Podobnie jak Kawai w Antarctic Journal, tak Lee w Jasiu i Małgosi rozpoczyna film mocnym wejściem i prezentacją świetnego i zapadającego w pamięć tematu. Otwierające Henjel gwa Geuretel wydaje się najbardziej intrygujące i pomysłowe, świetnie też oddaje tematykę obrazu a odpowiednia aranżacja (przeciągłe smyczki, dziewczęce wokalizy) nadaje jej mroku i tajemniczości. Świetnym pomysłem było włączenie muzykę różnego rodzaju brzmień, które mogą pobudzić naszą wyobraźnię i skierować nasze myśli na pokój dziecięcy w starym domu. Utwór otworzy odgłos nakręcanego zegara, a później towarzyszyć nam będzie jego tykanie, w tle dosłyszymy też odgłosy grzechotek, sprężynek, kołatek – mechanicznych części zabawek.

Temat z napisów początkowych, choć powróci jeszcze na dalszym etapie score, choćby w wersji śpiewanej a capella przez dziewczęcy wokal, to nie posiada w kompozycji dominującego charakteru. Wraz z rozwojem filmu/soundtracku dochodzić do głosu zacznie druga z najważniejszych myśli tematycznych, zresztą melodyjnie nie tak bardzo odległa od pierwszej. Zwieńczy ona album najpierw w aranżacji pełnoorkiestrowej, a następnie w formie śpiewanej przez dzieci pieśni. Charakter tego tematu jest zdecydowanie inny, niż utworu otwierającego film czy płytę. Miejsce tajemnicy i mroku zajmują tęsknota oraz nadzieja, co oczywiście wynika z rozwoju fabuły i zakończenia obrazu Yima. Keuliseumaseu seonmul aideul-ui seonmul może kojarzyć się z liryczno-dramatycznymi utworami Ennio Morricone, a na pewno zawiera w sobie podobną ilość emocji, jakie w muzyce potrafił zakląć Włoch.

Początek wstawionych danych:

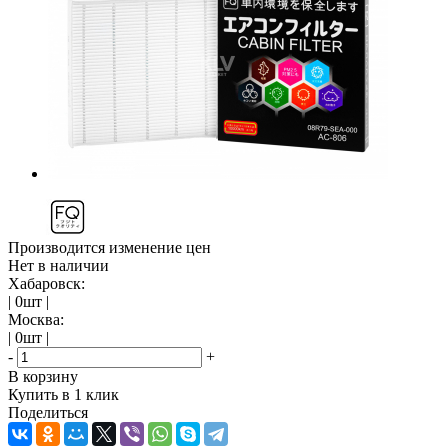
Производится изменение цен
Нет в наличии
Хабаровск:
| 0шт |
Москва:
| 0шт |
-
+
В корзину
Купить в 1 клик
Поделиться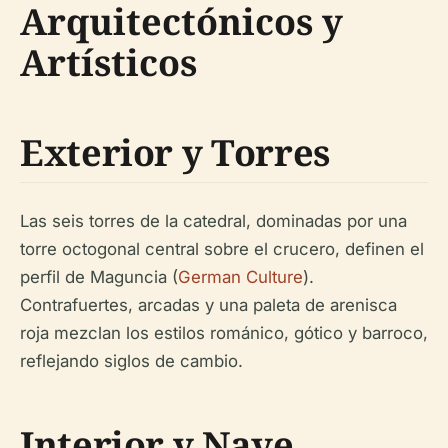
Arquitectónicos y
Artísticos
Exterior y Torres
Las seis torres de la catedral, dominadas por una
torre octogonal central sobre el crucero, definen el
perfil de Maguncia (
German Culture
).
Contrafuertes, arcadas y una paleta de arenisca
roja mezclan los estilos románico, gótico y barroco,
reflejando siglos de cambio.
Interior y Nave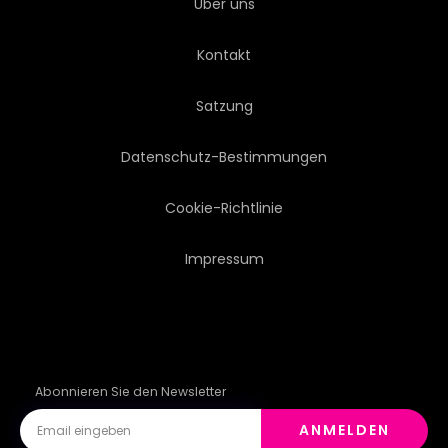
Über uns
RAUM
VORLAGE
STIL
Kontakt
SECHSECK
WABEN
Satzung
ABSTRAKTION
ZUKUNFT
Datenschutz-Bestimmungen
RENDERING
RENDERN
Cookie-Richtlinie
Impressum
Abonnieren Sie den Newsletter
ANMELDEN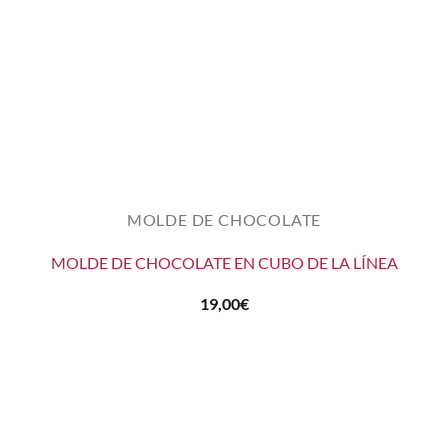
MOLDE DE CHOCOLATE
MOLDE DE CHOCOLATE EN CUBO DE LA LÍNEA
19,00
€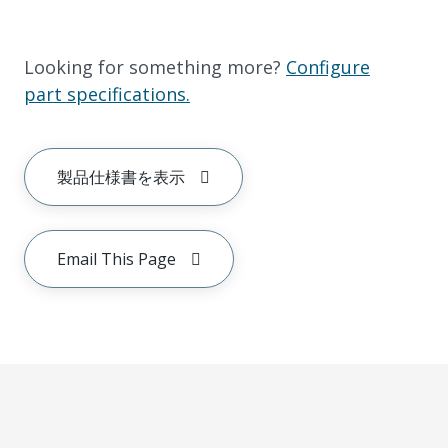
Looking for something more?
Configure
part specifications.
製品仕様書を表示
Email This Page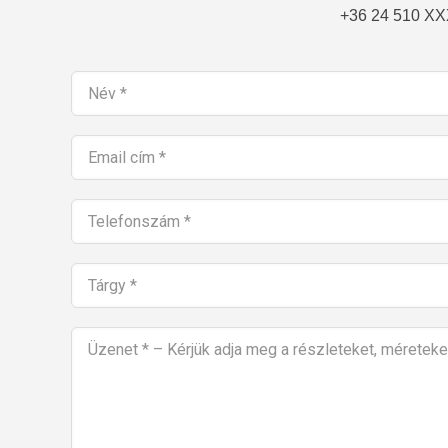
+36 24 510 X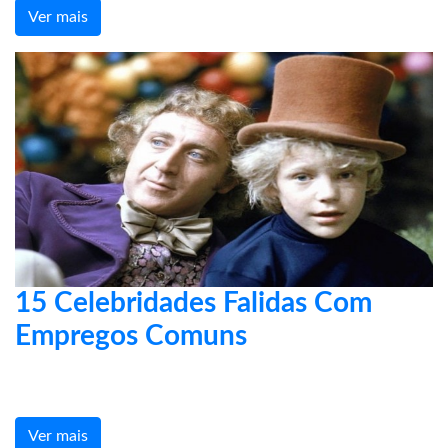
Ver mais
15 Celebridades Falidas Com
Empregos Comuns
Ver mais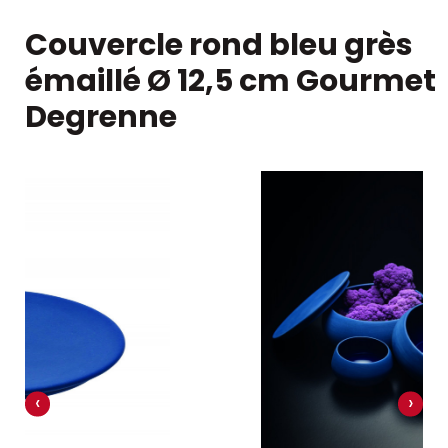
Couvercle rond bleu grès
émaillé Ø 12,5 cm Gourmet
Degrenne
‹
›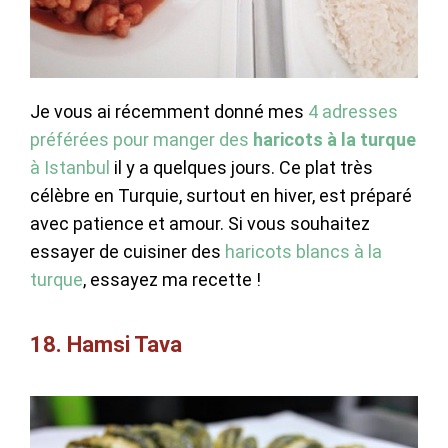
Je vous ai récemment donné mes
4 adresses
préférées pour manger des
haricots à la turque
à Istanbul
il y a quelques jours. Ce plat très
célèbre en Turquie, surtout en hiver, est préparé
avec patience et amour. Si vous souhaitez
essayer de cuisiner des
haricots blancs à la
turque
, essayez ma recette !
18. Hamsi Tava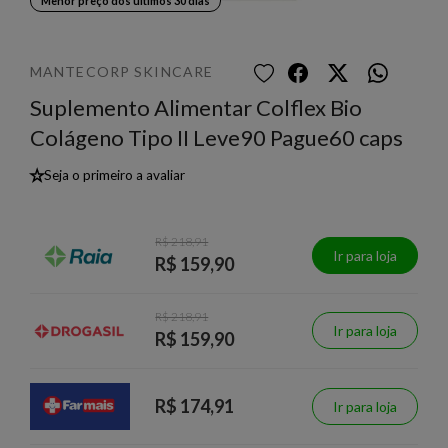
Menor preço dos últimos 30 dias
MANTECORP SKINCARE
Suplemento Alimentar Colflex Bio
Colágeno Tipo II Leve90 Pague60 caps
★
Seja o primeiro a avaliar
R$ 218,91
Ir para loja
R$ 159,90
R$ 218,91
Ir para loja
R$ 159,90
R$ 174,91
Ir para loja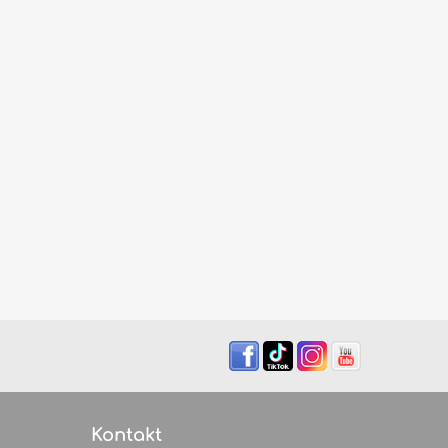
Kontakt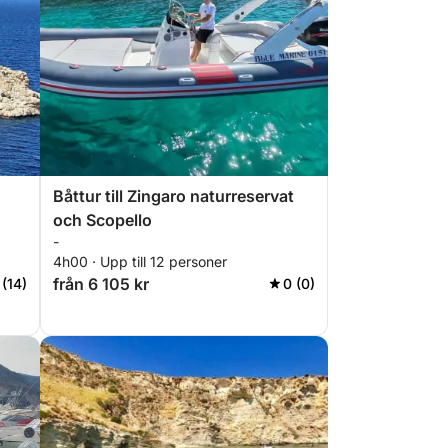
Båttur till Zingaro naturreservat
och Scopello
-
4h00 · Upp till 12 personer
från 6 105 kr
 (14)
0 (0)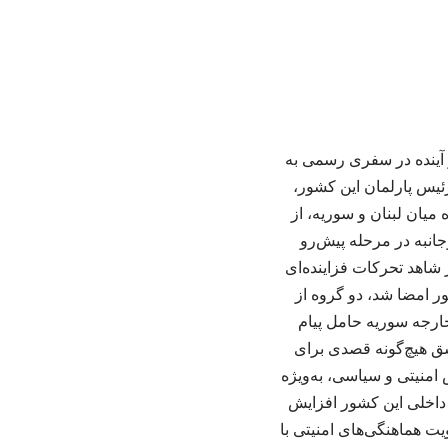
ز آینده در سفری رسمی به
ئیس پارلمان این کشور،
 میان لبنان و سوریه، از
انبه در مرحله پیش‌رو
شاهد تحرکات فزاینده‌ای
ر امضا شد، دو گروه از
خارجه سوریه حامل پیام
شق هیچ‌گونه قصدی برای
 امنیتی و سیاسی، به‌ویژه
 داخلی این کشور افزایش
یت هماهنگی‌های امنیتی با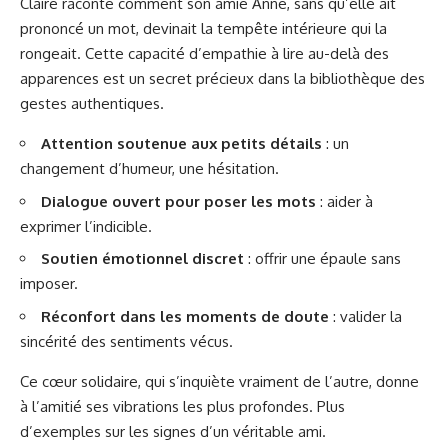
Claire raconte comment son amie Anne, sans qu’elle ait
prononcé un mot, devinait la tempête intérieure qui la
rongeait. Cette capacité d’empathie à lire au-delà des
apparences est un secret précieux dans la bibliothèque des
gestes authentiques.
Attention soutenue aux petits détails
: un
changement d’humeur, une hésitation.
Dialogue ouvert pour poser les mots
: aider à
exprimer l’indicible.
Soutien émotionnel discret
: offrir une épaule sans
imposer.
Réconfort dans les moments de doute
: valider la
sincérité des sentiments vécus.
Ce cœur solidaire, qui s’inquiète vraiment de l’autre, donne
à l’amitié ses vibrations les plus profondes. Plus
d’exemples sur
les signes d’un véritable ami
.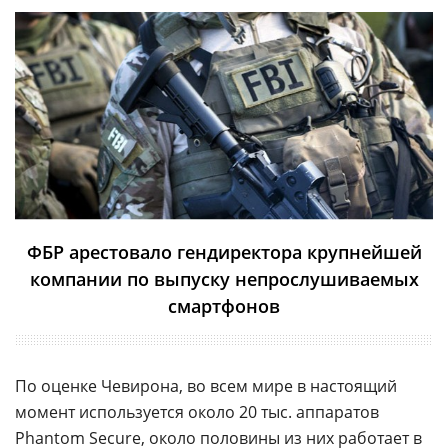
ФБР арестовало гендиректора крупнейшей
компании по выпуску непрослушиваемых
смартфонов
По оценке Чевирона, во всем мире в настоящий
момент используется около 20 тыс. аппаратов
Phantom Secure, около половины из них работает в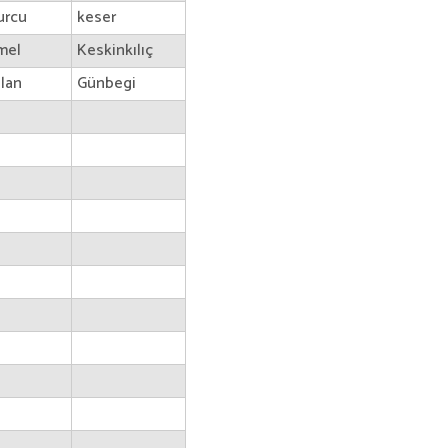
urcu
keser
mel
Keskinkılıç
ilan
Günbegi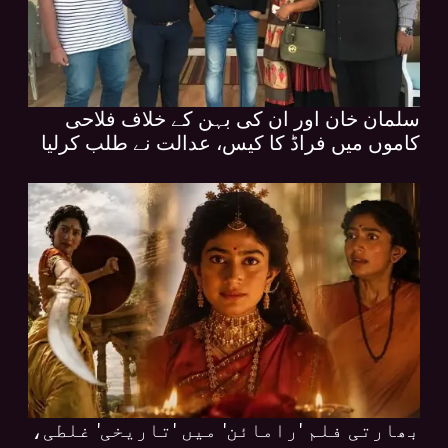
سلمان خان اور ان کی بہن کے خلاف فلاحی
کاموں میں فراڈ کا کیس، عدالت نے طلب کرلیا
بھارتی فلم 'رامائن' میں 'تاریخی' غلطی،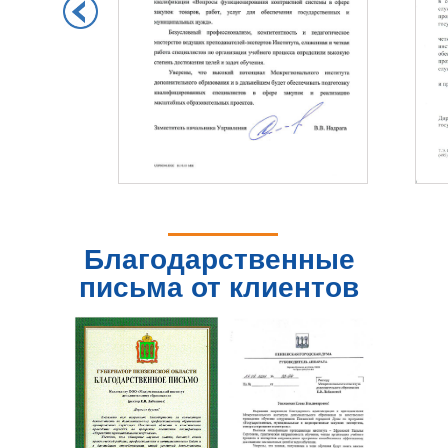
Благодарственные
письма от клиентов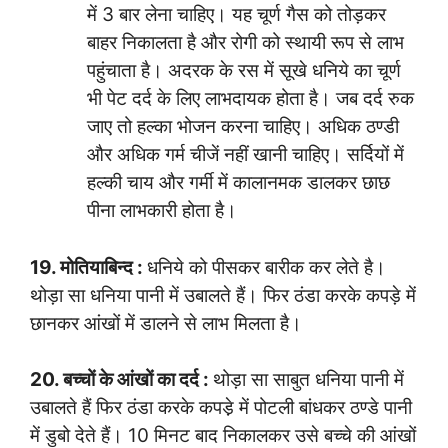
में 3 बार लेना चाहिए। यह चूर्ण गैस को तोड़कर
बाहर निकालता है और रोगी को स्थायी रूप से लाभ
पहुंचाता है। अदरक के रस में सूखे धनिये का चूर्ण
भी पेट दर्द के लिए लाभदायक होता है। जब दर्द रुक
जाए तो हल्का भोजन करना चाहिए। अधिक ठण्डी
और अधिक गर्म चीजें नहीं खानी चाहिए। सर्दियों में
हल्की चाय और गर्मी में कालानमक डालकर छाछ
पीना लाभकारी होता है।
19. मोतियाबिन्द :
धनिये को पीसकर बारीक कर लेते है।
थोड़ा सा धनिया पानी में उबालते हैं। फिर ठंडा करके कपड़े में
छानकर आंखों में डालने से लाभ मिलता है।
20. बच्चों के आंखों का दर्द :
थोड़ा सा साबुत धनिया पानी में
उबालते हैं फिर ठंडा करके कपडे़ में पोटली बांधकर ठण्डे पानी
में डुबो देते हैं। 10 मिनट बाद निकालकर उसे बच्चे की आंखों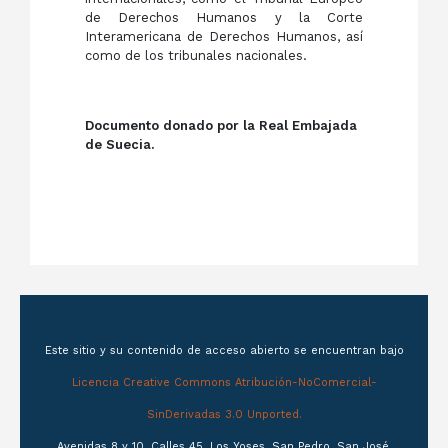
de Derechos Humanos y la Corte
Interamericana de Derechos Humanos, así
como de los tribunales nacionales.
Documento donado por la Real Embajada
de Suecia.
Este sitio y su contenido de acceso abierto se encuentran bajo
Licencia Creative Commons Atribución-NoComercial-
SinDerivadas 3.0 Unported.
Avenidas 8 y 10, Calles 45, Los Yoses, San Pedro, San José,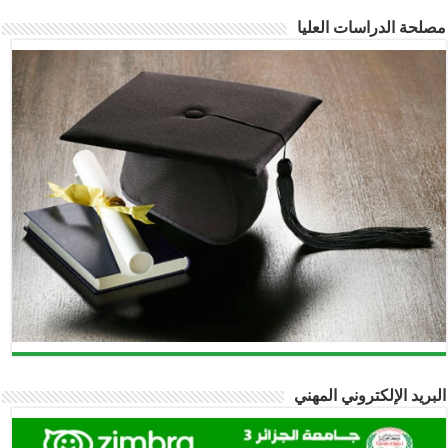
مصلحة الدراسات العليا
البريد الإلكتروني المهني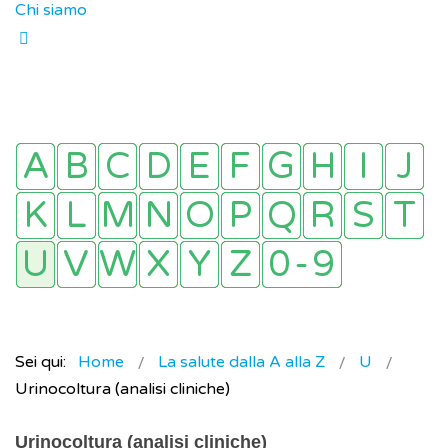
Chi siamo
Sei qui:
Home
La salute dalla A alla Z
U
Urinocoltura (analisi cliniche)
Urinocoltura (analisi cliniche)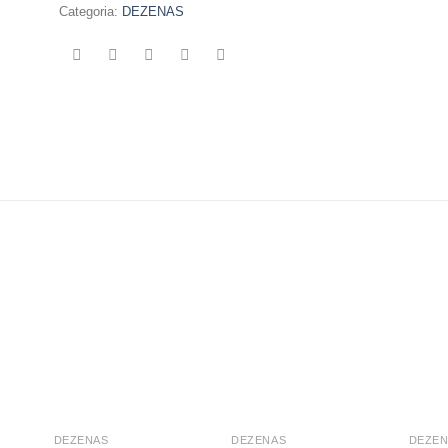
Categoria:
DEZENAS
DEZENAS
DEZENAS
DEZEN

Choć koreański Jaś i Małgosia klasyfikowany jest po części jako horror, to jednak twórcy filmu rzadko próbują wystraszyć widza. Raczej koncentrują się na budowaniu mrocznej atmosfery wyłaniającej się z pozorów słodkiej dziecięcej idylli (aż do przesady radosny wystrój wnętrz, mnóstwo zabawek, słodyczy). Tą samą drogą podążył także Lee Byung-woo. Poza dwoma opisanymi już tematami jego kompozycja składa się w znaczącej mierze, z raczej spokojnych, choć odpowiednio ponurych smyczkowych pasaży. W kilku fragmentach kompozytor wprowadza więcej ciepła i szczęśliwości, albo poprzez partie solowe na gitarze akustycznej (na której prawdopodobnie gra zresztą osobiście), albo też poprzez przypisane do dziecięcych bohaterów kompozycje na instrumenty dęte drewniane bądź ksylofony. Kompozytor obywa się bez sekcji dętej (jedynym wyjątkiem jest utwór nr 11, odbiegający stylistycznie od reszty, gdyż przypisany do dziwacznej kreskówki oglądanej do znudzenia przez dziecięcych bohaterów) i zarówno momenty, które mają w gwałtowny sposób podnieść u widza/słuchacza poziom adrenaliny, jak i nieliczna muzyka akcji korzysta jedynie z dobrodziejstw smyczków. Lee robi to bardzo umiejętnie i pomysłowo, a do najbardziej charakterystycznych i wyróżniających się konceptów zaliczyć trzeba przede wszystkim powtarzające się kilkukrotnie skrzypcowe partie mające chyba w zamierzeniu naśladować złośliwy chichot (choćby w Aideul-ui bimil hana).

Jak to często bywa, to co bardzo umiejętnie sprawuje się w połączeniu z obrazem, traci wyraźnie po oderwaniu od tej symbiozy. W przypadku Hansel & Gretel niestety zbyt dużą winę ponosi za to wydanie, nie dość, że oferujące bardzo przeciętną jakość dźwięku, to jeszcze rozbijające godzinny materiał na ponad trzydzieści, często nadto krótkich kawałków, dodatkowo oferując pięć króciuteńkich fragmentów ścieżki audio wprost z filmu, nadających się jedynie do natychmiastowego wyrzucenia z tracklisty. Nie zachęca do sięgnięcia po kompozycję Lee także fakt, że owo wydanie, jakie by nie było, jest przede wszystkim bardzo trudno dostępne. Dzięki sukcesowi filmu, The Host tego samego kompozytora był wydany nie tylko w Korei, ale także w Europie i Stanach Zjednoczonych. Hansel & Gretel tego szczęścia nie miało i edycja Musikdorf pozostaje jedyną, obecnie trudną do nabycia nawet w Azji. W niczym nie umniejsza to jednak wartości samej muzyki, wartości którą najlepiej docenić w połączeniu z obrazem, do czego jak najbardziej zachęcam.